ICA – Intelligent Content Analysis

Automatic analysis of the text, formatting unformatted data.

Melingo’s Intelligent Content Analysis (ICA) is an advanced system, developed by Melingo using algorithm based text analysis and entity extraction tools.  Given texts in Hebrew, Arabic or Persian, the system gives two outputs:

Complete analysis of the text – the system takes the inputted text and outputs an analysis of each word according to its root, part of speech, ascription to a word combination, prefix, tense etc.

Textual entities found in the text –  a text is inputted, and the system extracts the main entities appearing in it, and categorizes them in categories such as names, places, organizations, addresses, non-verbal chains such as telephone numbers, car license numbers, credit cards, email addresses, URLs etc.

The entities are extracted to a synopsis where they are listed according to type, subtype and number of appearances.

ICA functions as an open interface under Windows in net, C++ and JAVA.  It is actually an API which allows the user to make wide and flexible use of its output, while being easily combined in existing software.

System add-ons

UDK – User Defined Keyword

The UDK component is an add-on  which makes possible the addition and enrichment of organizational categories (as a category dictionary personally adapted and managed by the customer) for the purpose of entity extraction.  This capability makes it possible to ascribe words or names to new categories or to add them to existing categories.

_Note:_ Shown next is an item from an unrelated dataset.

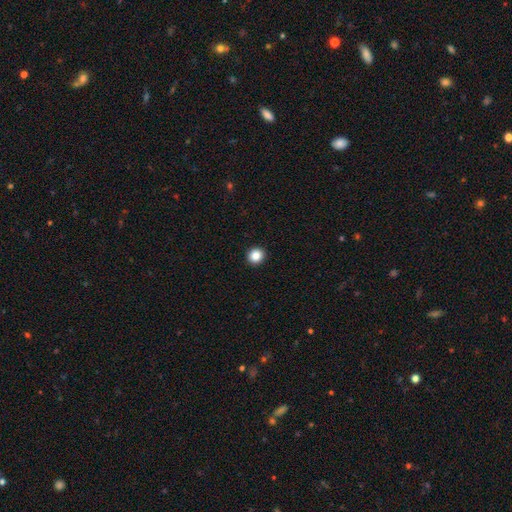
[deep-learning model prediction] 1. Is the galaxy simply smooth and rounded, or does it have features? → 86% smooth, 10% star or artifact, 4% featured or disk.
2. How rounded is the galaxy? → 90% round, 9% in between, 1% cigar-shaped.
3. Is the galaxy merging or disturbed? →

For example, the user can define the word ‘lily’  as an entity in the  category ‘weapons’, or as an entity in a new category defined according to his needs, for instance ‘flowers’ or ‘plants’.

Organizational lexicon

The organizational lexicon component is another add-on to the ICA system which can specifically affect the resulting analyses.  The customer can affect resulting homonyms by scoring them, giving a higher score to the desired result.

Please contact us for a trial version or with any other question.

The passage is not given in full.